WORK REQUIRED » Images are to be left out; everything else in the records gets copied exactly.

SOURCE INFORMATION »
Segment Open

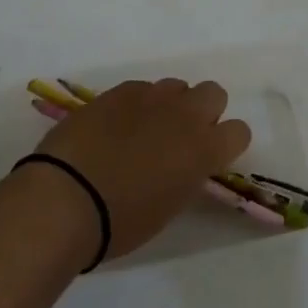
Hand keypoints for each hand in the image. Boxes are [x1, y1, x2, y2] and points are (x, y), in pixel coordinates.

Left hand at [36, 79, 250, 258]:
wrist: (66, 197)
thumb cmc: (120, 221)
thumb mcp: (169, 207)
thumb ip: (186, 176)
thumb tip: (182, 164)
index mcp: (204, 150)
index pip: (240, 131)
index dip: (226, 144)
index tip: (207, 159)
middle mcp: (185, 115)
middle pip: (214, 94)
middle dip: (204, 112)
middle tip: (180, 138)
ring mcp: (151, 97)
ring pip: (177, 86)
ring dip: (170, 105)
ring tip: (145, 130)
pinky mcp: (119, 91)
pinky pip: (142, 88)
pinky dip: (137, 104)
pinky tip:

Segment Closed

SOLUTION »
Hand keypoints for each hand in the image. Boxes are [x1, y1, x2, y2] and points are (x, y), in pixel coordinates.

Left hand at [36, 79, 250, 258]:
wrist: (66, 197)
thumb cmc: (120, 221)
thumb mcp: (169, 207)
thumb ip: (186, 176)
thumb tip: (182, 164)
index mcp: (204, 150)
index pip: (240, 131)
index dip: (226, 144)
index tip: (207, 159)
middle mcp: (185, 115)
middle pip: (214, 94)
middle dip: (204, 112)
middle tip: (180, 138)
ring mcp: (151, 97)
ring pip: (177, 86)
ring dip: (170, 105)
ring tip: (145, 130)
pinky mcp: (119, 91)
pinky pip: (142, 88)
pinky dip: (137, 104)
pinky tip:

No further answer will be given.